“Are we there yet?”

Panting with arms akimbo, I squinted at the rock path snaking through the alpine green ahead. Another ridge to cross. More loose rocks to scramble over.

We continued trudging to the peak of Mount Furano, stopping occasionally to take photos of the beautiful lush surrounds.

“Hey, I think we’re finally there!”

We strode towards the wooden marker atop Mount Furano. There was an elderly Japanese couple who had arrived moments before us. Presumably in their late sixties, the couple looked like seasoned hikers, dressed in bright coloured jackets with gaiters over their boots.

We exchanged nods and broad smiles before turning around to take in the mesmerizing sight. The drifting clouds played peek-a-boo, unveiling impressive views of the nearby valleys and surrounding mountains in the Daisetsuzan National Park every now and then.

The man offered to take a photo of us with the sign at the summit, and suggested that we “pose” – how Japanese! So we did and gave a thumbs-up gesture.

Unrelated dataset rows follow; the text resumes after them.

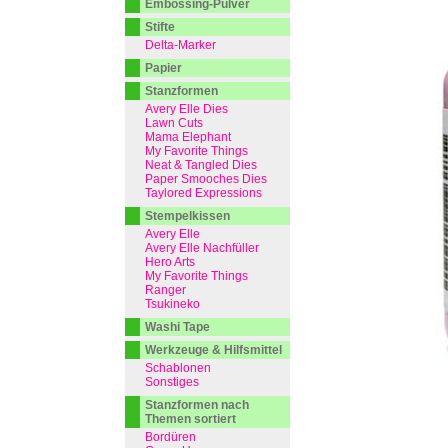
Embossing-Pulver
Stifte
Delta-Marker
Papier
Stanzformen
Avery Elle Dies
Lawn Cuts
Mama Elephant
My Favorite Things
Neat & Tangled Dies
Paper Smooches Dies
Taylored Expressions
Stempelkissen
Avery Elle
Avery Elle Nachfüller
Hero Arts
My Favorite Things
Ranger
Tsukineko
Washi Tape
Werkzeuge & Hilfsmittel
Schablonen
Sonstiges
Stanzformen nach
Themen sortiert
Bordüren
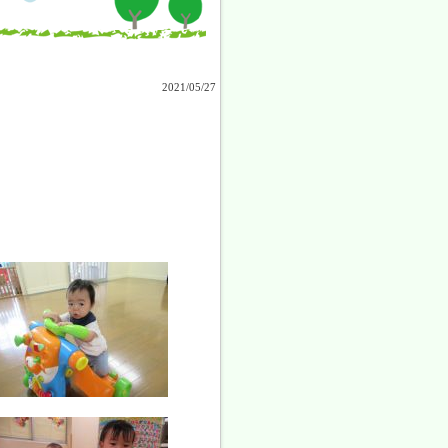
2021/05/27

He then joined his wife who had made herself comfortable at a corner. They opened their backpacks and, to my amazement, took out a giant container of water, camping gas, packets of noodles, and utensils, and started cooking their lunch.

Me: Look, they are having a picnic. What a great way to enjoy the mountain views! I’m envious.
AB: We can do the same when we retire.
Me: No, I don’t want to wait until I’m old to do this.
AB: We can also do this now. We just need to make enough money for our lodging.
Me: Hmmm.

An adorable tiny pika (Siberian chipmunk) suddenly appeared, distracting us from our daydream. It stared wide-eyed at us before scampering away with its bushy tail disappearing into the bushes.

We continued to marvel at the wonderful views. Soon it was time to make our descent.

We needed to get re-hydrated – we forgot to bring more water with us and had only half a litre for the climb. The clouds were moving in swiftly. So close yet so far, these enormous bodies of water droplets that we can’t drink from.

We bade farewell to the couple, continued on our way as well as dreaming of what is to come in the future.

Useful information

  • Mount Furano (富良野岳) is one of several mountains in Daisetsuzan National Park in Hokkaido (大雪山国立公園, 北海道)
  • Ryounkaku Tokachidake Onsen (十勝岳温泉 凌雲閣
) is located at the start of the route that we took. It is also a great place to get washed up and relax, as well as soak in more mountain views, after the hike.
  • Total walking distance from the onsen (elevation: 1,280 metres) to the peak of Mount Furano (elevation: 1,912 metres) and back is around 11 kilometres.
  • The hike takes around five and a half to seven hours in good weather. We took less than six hours, including some time spent enjoying the views at the top.
  • It is better to start the climb early in the day so that there is enough time to complete the walk. Even in summer, the sun can set start early, at around 6pm. The first time I was at Mount Furano with my sister, we began in the mid-afternoon and made it about half-way up before having to turn back.
  • The weather can change quickly up in the mountain, so bring wet weather gear.
  • Walking season is from July-October; the first snow usually falls here in the middle of September.